Scrutineering is a causal, ‘laissez-faire’ event held every year, where true fans that follow the 24 Hours of Le Mans, but for the 80th running of the race itself, Place de la Republic entered the spotlight after it’s last appearance in 1923, as Places des Jacobins was unavailable, due to ongoing construction works.
And the verdict of all who attended? Nothing but singing praises about the operational succes of the event, which is traditionally held on the Sunday and Monday before it starts to get serious at the Circuit de la Sarthe, leading up to the start of the iconic endurance race that everyone wants to win, with the 80th running of the 24 Heures du Mans starting this coming Saturday at 3pm.
The spectators were clearly enjoying the spectacle of being able to see these endurance vehicles up close and personal, which are designed for one purpose only, to finish and finish fast. This is due to the fact that the cars are checked to see if they conform to the regulations, a very serious matter, but it gave a chance for people like Bastien, only 12, who came out of school quickly, as soon as the final bell had rung. His words said it all, about the allure of what Le Mans brings every year: ‘The cars are checked under a tent, but by leaning in a bit, you get to see the engine’.
So this young, impressionable child was able to see such great vehicles, which included the Audi R18 armada and the Toyota Hybrids, but it was one vehicle in particular that caught his eye, as well as the rest of the crowd – the Nissan Deltawing. This state of the art vehicle, that has drawn attention around the globe, first needed to be guided to negotiate its way to the technical checkpoint area, with one of their drivers, Marino Franchitti, in one way, was saying to the crowd that the car will show how it turns this week.

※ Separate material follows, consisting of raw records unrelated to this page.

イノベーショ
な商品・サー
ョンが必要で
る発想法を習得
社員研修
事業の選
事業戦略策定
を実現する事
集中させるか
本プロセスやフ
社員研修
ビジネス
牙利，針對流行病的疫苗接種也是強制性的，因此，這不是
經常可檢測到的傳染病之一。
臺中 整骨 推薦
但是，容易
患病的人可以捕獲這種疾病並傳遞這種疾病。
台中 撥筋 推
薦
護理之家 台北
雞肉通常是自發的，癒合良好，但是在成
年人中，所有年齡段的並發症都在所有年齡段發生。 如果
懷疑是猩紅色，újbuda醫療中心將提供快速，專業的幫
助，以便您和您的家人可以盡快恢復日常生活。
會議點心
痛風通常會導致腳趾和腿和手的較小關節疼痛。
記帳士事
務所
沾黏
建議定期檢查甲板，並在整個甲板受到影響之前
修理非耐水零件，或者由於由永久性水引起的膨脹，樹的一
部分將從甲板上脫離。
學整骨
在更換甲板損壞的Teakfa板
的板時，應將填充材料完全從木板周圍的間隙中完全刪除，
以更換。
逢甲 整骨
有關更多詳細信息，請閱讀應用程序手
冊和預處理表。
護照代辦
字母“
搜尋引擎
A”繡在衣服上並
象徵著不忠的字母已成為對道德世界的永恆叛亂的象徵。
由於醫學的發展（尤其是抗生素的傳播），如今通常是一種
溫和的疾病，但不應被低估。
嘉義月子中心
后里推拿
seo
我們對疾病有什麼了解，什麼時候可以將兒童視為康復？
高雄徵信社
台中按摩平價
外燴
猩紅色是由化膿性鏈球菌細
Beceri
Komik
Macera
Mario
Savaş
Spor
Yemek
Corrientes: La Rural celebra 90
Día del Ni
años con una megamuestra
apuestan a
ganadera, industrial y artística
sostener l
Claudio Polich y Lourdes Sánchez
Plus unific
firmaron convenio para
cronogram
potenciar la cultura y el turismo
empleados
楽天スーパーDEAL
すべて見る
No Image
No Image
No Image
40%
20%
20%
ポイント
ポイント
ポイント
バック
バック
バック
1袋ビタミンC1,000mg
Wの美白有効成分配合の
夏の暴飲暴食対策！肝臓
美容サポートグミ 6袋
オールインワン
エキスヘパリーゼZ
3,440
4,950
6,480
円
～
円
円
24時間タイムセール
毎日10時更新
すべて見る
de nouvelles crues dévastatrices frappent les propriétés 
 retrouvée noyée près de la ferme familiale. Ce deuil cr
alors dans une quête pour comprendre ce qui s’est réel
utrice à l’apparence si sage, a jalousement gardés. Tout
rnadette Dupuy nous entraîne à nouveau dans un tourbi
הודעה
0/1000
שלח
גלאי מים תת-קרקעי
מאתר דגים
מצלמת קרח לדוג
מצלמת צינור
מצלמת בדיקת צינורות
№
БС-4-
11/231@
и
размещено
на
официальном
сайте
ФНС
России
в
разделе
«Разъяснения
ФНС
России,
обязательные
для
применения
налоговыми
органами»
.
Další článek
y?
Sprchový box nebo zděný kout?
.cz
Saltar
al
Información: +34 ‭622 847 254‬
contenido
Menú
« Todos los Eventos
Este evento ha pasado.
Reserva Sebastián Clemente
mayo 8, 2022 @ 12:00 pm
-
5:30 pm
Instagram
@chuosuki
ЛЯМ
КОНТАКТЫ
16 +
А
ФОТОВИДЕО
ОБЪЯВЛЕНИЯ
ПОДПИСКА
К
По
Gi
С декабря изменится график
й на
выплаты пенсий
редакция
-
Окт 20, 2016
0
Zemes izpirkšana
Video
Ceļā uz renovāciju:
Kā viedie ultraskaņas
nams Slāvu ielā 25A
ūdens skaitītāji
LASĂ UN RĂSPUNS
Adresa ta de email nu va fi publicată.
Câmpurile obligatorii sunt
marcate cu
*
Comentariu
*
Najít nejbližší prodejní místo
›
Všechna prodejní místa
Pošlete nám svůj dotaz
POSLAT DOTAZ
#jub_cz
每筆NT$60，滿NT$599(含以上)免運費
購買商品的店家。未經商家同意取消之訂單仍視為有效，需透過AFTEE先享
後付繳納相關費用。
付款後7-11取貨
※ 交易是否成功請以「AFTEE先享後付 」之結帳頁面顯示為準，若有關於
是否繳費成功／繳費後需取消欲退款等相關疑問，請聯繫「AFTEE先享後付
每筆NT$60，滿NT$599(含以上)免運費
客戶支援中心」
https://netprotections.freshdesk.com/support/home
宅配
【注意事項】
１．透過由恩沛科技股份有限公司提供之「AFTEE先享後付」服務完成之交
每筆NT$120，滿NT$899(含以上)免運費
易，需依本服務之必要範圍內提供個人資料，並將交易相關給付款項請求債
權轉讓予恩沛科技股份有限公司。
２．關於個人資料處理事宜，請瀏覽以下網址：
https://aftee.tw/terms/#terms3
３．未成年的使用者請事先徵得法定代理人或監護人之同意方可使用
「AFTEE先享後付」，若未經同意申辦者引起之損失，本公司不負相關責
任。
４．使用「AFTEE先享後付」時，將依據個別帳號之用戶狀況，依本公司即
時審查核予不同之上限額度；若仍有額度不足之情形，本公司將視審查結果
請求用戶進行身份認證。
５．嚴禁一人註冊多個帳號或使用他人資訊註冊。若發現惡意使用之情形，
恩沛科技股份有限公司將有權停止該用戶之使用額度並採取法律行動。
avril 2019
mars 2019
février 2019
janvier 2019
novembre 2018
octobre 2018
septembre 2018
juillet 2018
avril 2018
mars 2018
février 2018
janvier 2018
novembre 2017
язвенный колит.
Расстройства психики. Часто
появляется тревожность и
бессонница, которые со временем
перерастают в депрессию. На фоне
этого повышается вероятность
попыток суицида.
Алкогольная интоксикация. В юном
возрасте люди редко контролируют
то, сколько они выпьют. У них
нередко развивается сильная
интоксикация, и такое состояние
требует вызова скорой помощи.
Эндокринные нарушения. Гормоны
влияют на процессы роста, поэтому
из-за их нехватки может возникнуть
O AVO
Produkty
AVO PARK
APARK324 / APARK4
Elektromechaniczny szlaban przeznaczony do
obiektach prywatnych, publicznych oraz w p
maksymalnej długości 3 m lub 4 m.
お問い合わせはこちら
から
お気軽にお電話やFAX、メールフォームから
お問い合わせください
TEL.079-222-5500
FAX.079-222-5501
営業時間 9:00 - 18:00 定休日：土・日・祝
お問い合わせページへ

Wednesday and Thursday sees the drivers from all categories taking part in the final practice and qualifying sessions, that will shape the grid for the 80th running of this event, where a rolling start, followed by the green flag dropping at 3pm on Saturday, setting the wheels in motion for another 24 hours of racing, where dreams are made reality, and hearts are broken in a spilt second, as Audi attempts to build on its further dominance of this iconic track, and reap the benefit of no real clear competition, since the withdrawal of Peugeot the day before the WEC entry deadline. The final moment of truth will be shown, when the chequered flag waves at 3pm Sunday at Le Mans.